NOX5 was the last discovered gene in the NOX family and it is highly divergent from other members of the family. Evolutionary tree analysis has revealed that NOX5 may represent the gene which is closest to primordial NOX (20), and the gene is unique as it contains EF hand domains in the N-terminal region that bind calcium and permit activation of the enzyme by an increase in intracellular calcium (21). In prior studies, NOX5 expression has been detected within blood vessels of the spleen and lung and also in coronary blood vessels (22,23).

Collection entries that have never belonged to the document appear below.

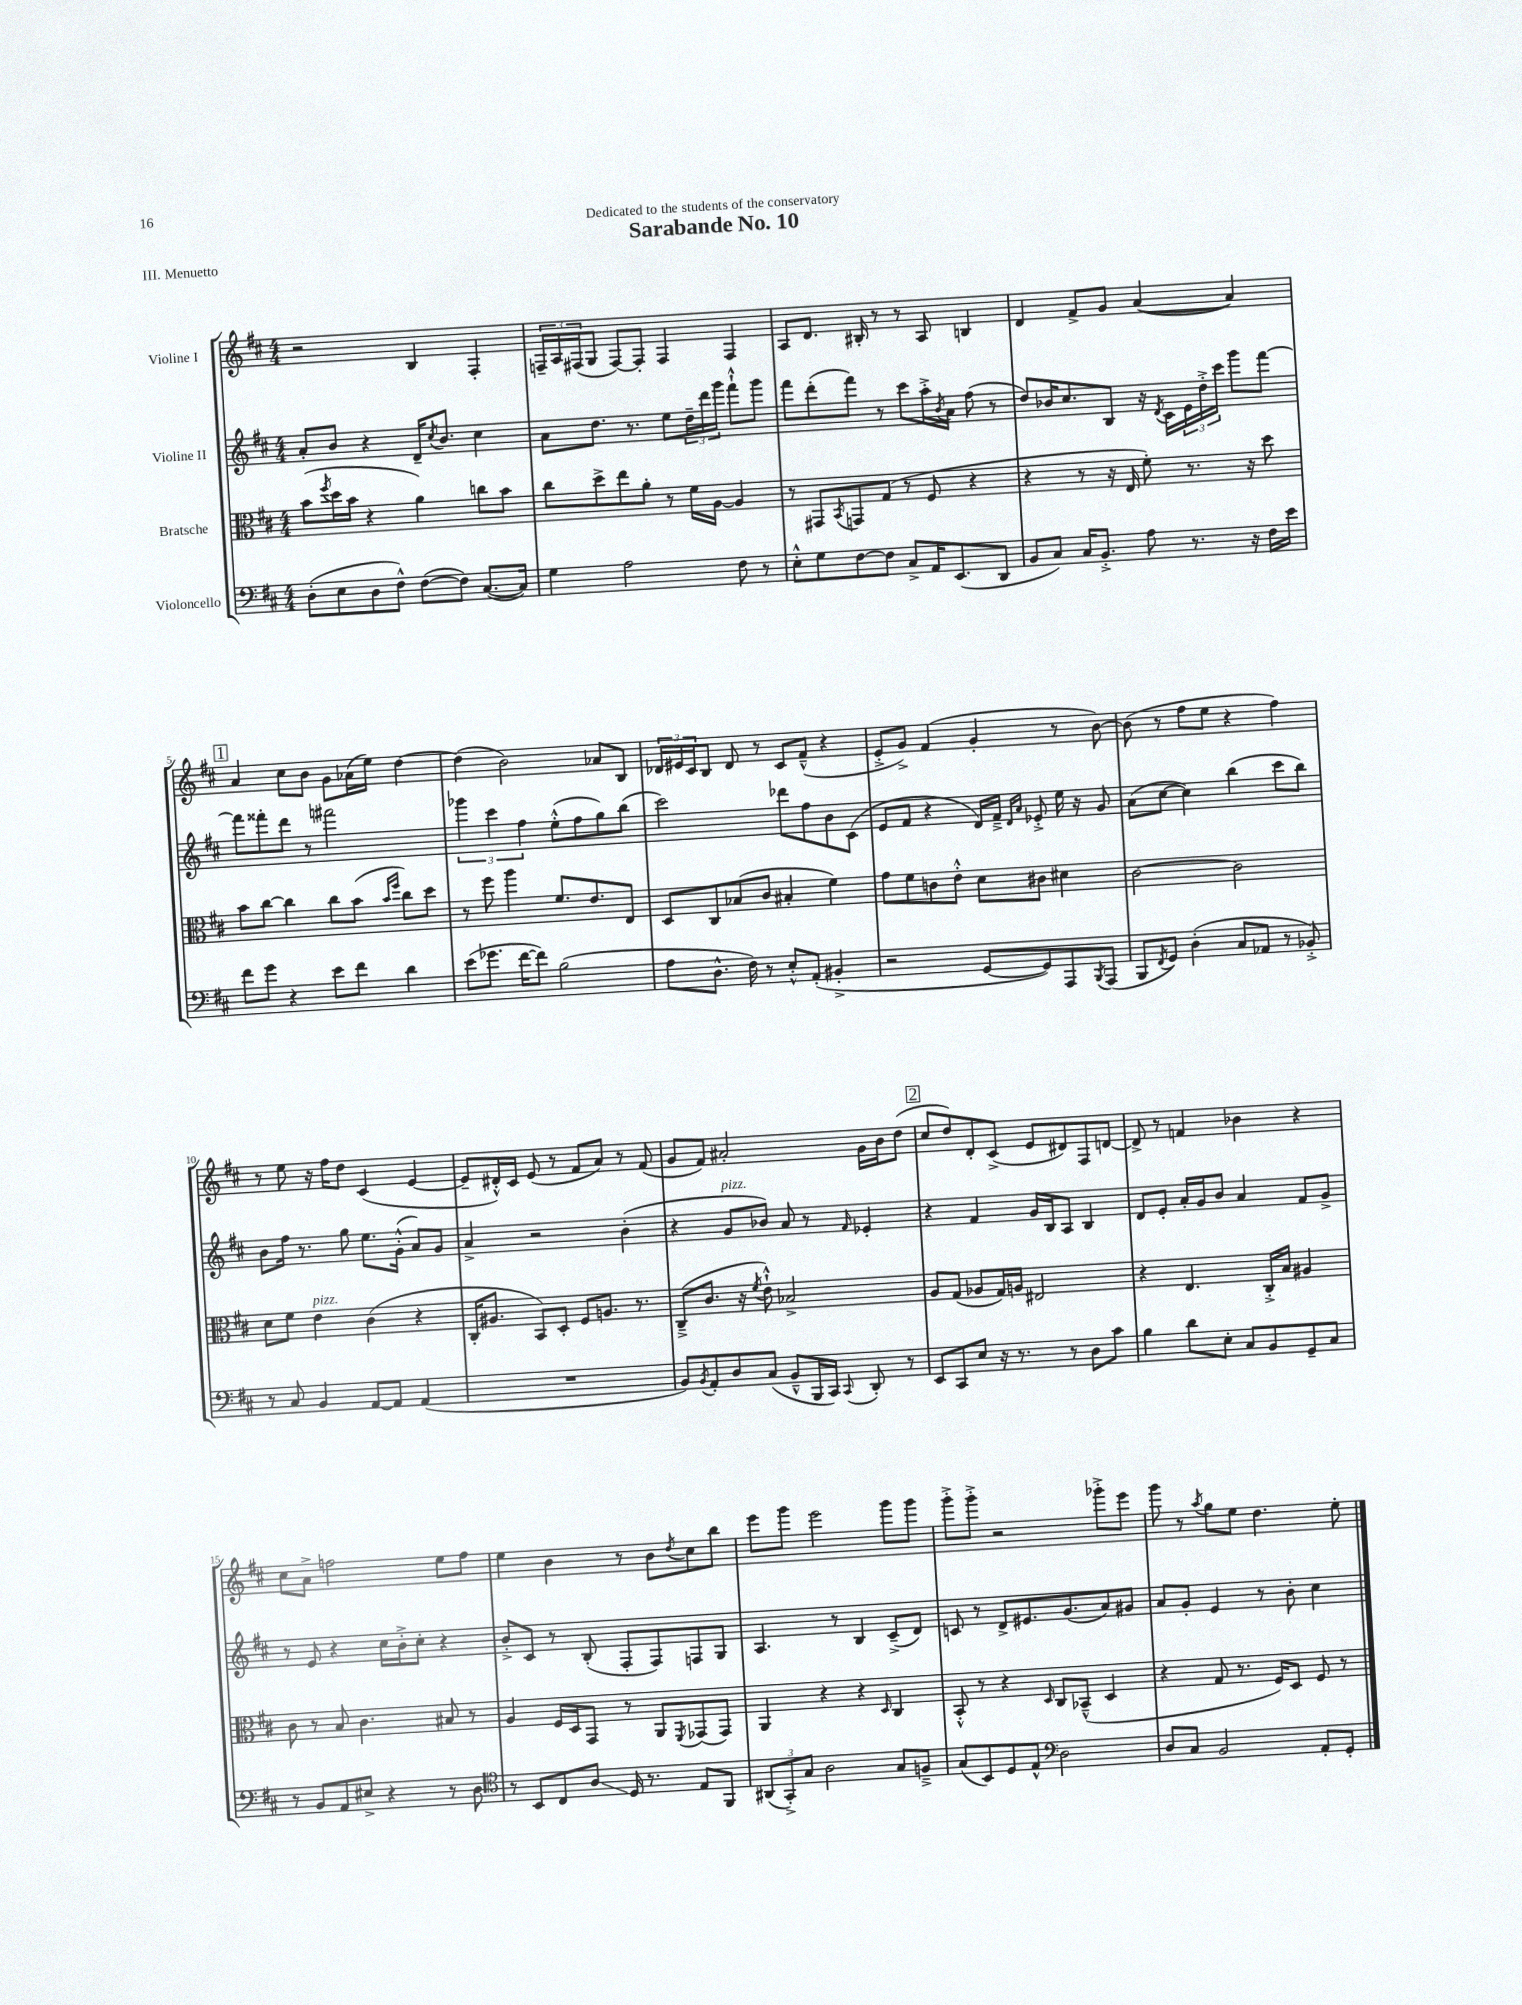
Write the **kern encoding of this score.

**kern	**kern	**kern	**kern
*staff4	*staff3	*staff2	*staff1
*clefF4	*clefC3	*clefG2	*clefG2
*k[f#c#]	*k[f#c#]	*k[f#c#]	*k[f#c#]
*M4/4	*M4/4	*M4/4	*M4/4
(8D'	(8b	8a'	2r
.	8qff#	.	.
8E	16dd	8b	.
.	16b	.	.
8D	4r	4r	.
8F#^^)	.	.	.
([8F#	4a)	16d~	4B
.	.	8qcc#	.
.	.	8.b	.
8F#])	.	.	.
([8.C#	8cc	4cc#	4F#'
.	8b	.	.
16C#])	.	.	.
=	=	=	=
4G	8cc#	8a	24F~
.	.	.	24A
.	.	.	(24F#
.	8dd^	8.dd	8G
2A	8ee	.	[8F#)
.	.	8.r	.
.	8a'	.	8F#']
.	8r	8ee	4F#
.	16f#	24dd~	.
.	.	24ddd	.
.	[16A	.	.
.	.	24ggg	.
8F#	4A]	8fff#`^^	4F#
8r	.	8ggg	.
=	=	=	=
8E'^^	8r	8fff#	8A
8G	8GG#	(8ddd'	8.d
.	8qBB	.	.
[8F#	8GG	8fff#)	.
.	.	.	16B#'
8F#]	(8G	8r	8r
8C#^	8r	8ccc#	8r
16AA	8F#	16aa'^	8A
.	.	8qb	.
(8.EE	.	16a	.
.	4r	(8ff#	4B
8DD	.	8r	.
=	=	=	=
8BB	4r	8dd)	4d
8C#)	.	16b-	.
.	.	8.cc#	.
16C#	8r	.	8f#^
8.BB'^	.	.	.
.	16r	8B	8g
.	16E	.	.
8A	8f#')	16r	([4a
.	.	8qd	.
.	.	16c#	.
8.r	8.r	24e	.
.	.	24dd'^	.
.	.	24ccc#	.
.	.	8ggg	4a])
16r	16r	.	.
16F#	8dd	[8fff#	.
16e	.	.	.
=	=	=	=
8f#	8b	8fff#]	4a
8g	[8cc#	8fff##'	.
4r	4cc#]	8ddd	8cc#
.	.	8r	8b
8e	8cc#	2fff#	8g
8f#	(8b	.	(16a-
.	.	.	16ee)
.	16qqb	.	.
.	16qqff#	.	.
4d	8cc#)	.	[4dd
.	8dd	.	.
=	=	=	=
(8e	8r	6ggg-	(4dd]
8.g-	8ff#	.	.
.	.	6ccc#	.
.	4aa	.	2b)
[16f#	.	.	.
.	.	6ff#	.
8f#])	.	.	.
(2B	8.f#	(8ee'^^	.
.	.	8ff#	.
.	8.e	.	.
.	.	8gg)	8a-
.	8E	(8bb	8B
=	=	=	=
8A	8D	2ccc#)	24d-
.	.	.	24e#
.	.	.	24c#
8.D^^	8C#	.	8B
.	(8B-	.	8d-
16F#)	.	.	.
8r	8c#	.	8r
8E'^^	4B#'	8ddd-	8c#
(8AA'	.	8ff#	(8f#~^^
4BB#'^	4f#)	8b	4r
.	.	(8c#	.
=	=	=	=
2r	8g	8e	8e'^
.	8f#	8f#	8g^)
.	8c	4r	(4f#
.	8e'^^	.	.
[8GG	8d	16d)	4g'
.	.	16f#~^	.
.	.	16qqd	.
.	.	16qqa	.
8GG])	8c#	8e-'^	.
8AAA	4d#	16ee	8r
.	.	16r	.
8qBBB	.	.	.
(8AAA	.	8g	[8b)
=	=	=	=
8BBB	[2c#	(8a	(8b]
8qFF#	.	.	.
8GG)	.	[8cc#	8r
(4D'	.	4cc#])	8ff#
.	.	.	8ee
8C#	2c#]	(4bb	4r
8AA-	.	.	.
8r	.	8ccc#	4ff#)
8BB-'^)	.	8bb)	.
=	=	=	=
8r	8d	8b	8r
8C#	8f#	16ff#	8ee
.	.	8.r	.
4BB	4e	.	16r
.	.	.	16ff#
.	.	8gg	8dd
[8AA	(4c#	8.ee	(4c#
8AA]	.	.	.
.	.	(16g'^^	.
(4AA	4r	8a)	[4e
.	.	8g	.
=	=	=	=
1r	16C#'	4a^	8e~]
.	8.A#	.	.
.	.	.	16d#'^^)
.	.	.	16c#
.	8BB)	2r	(8e
.	8D'	.	8r
.	8F#	.	8f#
.	8.A	.	8a)
.	.	(4b'	8r
.	8.r	.	.
.	.	.	(8f#
=	=	=	=
8BB)	(8C#~^	4r	8g
8qBB	.	.	.
8AA'	8.c#	.	8f#)
8D	.	8g	2a#'
.	16r	.	.
.	8qf#	.	.
(8C#	8e`^^)	8b-)	.
8BB~^^	2B-^	8a	.
16BBB	.	8r	.
16CC#)	.	.	.
8qqCC#	.	16qqf#	.
8DD'	.	4e-'	16g
.	.	.	16b
8r	.	.	(8dd
=	=	=	=
8EE	8A	4r	8cc#
8CC#	(8G	.	8dd)
8E	8A-	4f#	8d'
16r	16G)	.	(8c#^
8.r	16A	.	.
.	2E#	16g	8e
.	.	16B	.
8r	.	8A	8d#)
8D	.	4B	8F#
8c#	.	.	[8d
=	=	=	=
4B	4r	8d	8d^]
.	.	8e'	8r
8d	4.E	16a'	4f
.	.	16g	.
8E'	.	8b	.
8C#	.	4a	4b-
8BB	16C#'^	.	.
.	16B	.	.
8GG~	4A#	8f#	4r
8C#	.	8g^	.
=	=	=	=
8r	8c#	8r	8cc#
8BB	8r	8e	8a^
8AA	8B	4r	2ff
8E#^	4.c#	.	.
4r	.	16cc#	.
.	.	16b'^	.
.	.	8cc#'	.
8r	8B#	4r	8ee
8D	8r	.	8ff
=	=	=	=
*clefC4	*	*	*
8r	4A	8b'^	4ee
8BB	.	8c#	.
8C#	16F#	8r	4b
.	16D	.	.
8A	8GG	(8B'	.
16D	8r	8F#'	8r
8.r	.	.	.
.	8AA	8F#)	8b
.	8qFF#	.	8qdd
8E	(8GG-	8F	8cc#
8FF#	8GG-)	8G	8bb
=	=	=	=
(12AA#	4AA	4.A	8eee
12GG'^)	.	.	.
.	.	.	8ggg
12G	.	.	.
2A	4r	.	2eee
.	.	8r	.
.	4r	4B	.
.	16qqD	.	.
8G	4C#	(8c#~^	8ggg
8F~^	.	8d)	8ggg
=	=	=	=
(8G	8BB'^^	8c	8ggg'^
8BB)	8r	8r	8ggg'^
8D	4r	8d^	2r
8E^^	.	8.e#	.
*clefF4	*	*	*
.	16qqD	.	.
2D	8C#	.	.
.	.	(8.g	.
.	(8BB-~^^	.	.
.	4D	8a)	8ggg-'^
.	.	8g#	8eee
=	=	=	=
8D	4r	8a	8ggg
8C#	.	8g'	8r
.	.	.	8qaa
2BB	8G	4e	8gg
.	8.r	.	8ee
.	.	8r	4.dd
.	16F#)	.	.
.	8D	8b'	.
8AA'	8F#	4cc#	.
8GG'	8r	.	8ee'
==	==	==	==
*-	*-	*-	*-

In blood vessels from individuals without coronary artery disease, NOX5 expression is very low, but it is substantially increased in blood vessels of individuals with the disease (24). In this study, we found that NOX5 promoter hypermethylation occurred more often in VSD myocardial tissue by methylation-specific PCR. There was a significant concordance between NOX5 methylation and a decline in its mRNA expression. Thus, the low expression of NOX5 in individuals without coronary artery disease may account for the promoter hypomethylation of the gene. NOX5 promoter hypermethylation in VSD myocardial tissue contributes to transcriptional silencing of the gene. The gene silencing leads to abnormal reduction in ROS production. ROS, as a signaling substance, stimulates the proliferation of mammalian cells. However, the formation of VSD is an extremely complex pathological process, which involves cell proliferation and differentiation during embryogenesis as well as apoptosis (25). NOX5 silencing, which leads to reduction in ROS, may be involved in the pathological process of fetal VSD. On the other hand, in rodents, NOX1 and NOX2 are the primary isoforms expressed in the spleen (26), whereas in humans NOX5 was initially characterized as a gene that is highly expressed in the testis, spleen and lymph nodes; in lymphocytes, this gene may participate in calcium signaling, proliferation, differentiation and apoptosis (21). The immunological profile in CHD children, including levels of IgG and IgA and complement components C3 and C4, was found to be significantly impaired in all children with CHD; T-helper cells were decreased and T-suppressor cells were increased in all groups with CHD as compared to controls (27). The B-cell percentage was increased in cyanotic children, but was not affected in acyanotic children (27). Thus, another possibility is that NOX5 gene silencing in VSD fetuses may result in immune dysfunction and immunoregulatory disorders.
In summary, hypermethylation of the NOX5 promoter was detected in 66.67% of the VSD fetuses using methylation-specific PCR. Our findings indicate that a high frequency of methylation of the NOX5 gene promoter is an important mechanism for NOX5 inactivation in VSD and normal fetuses.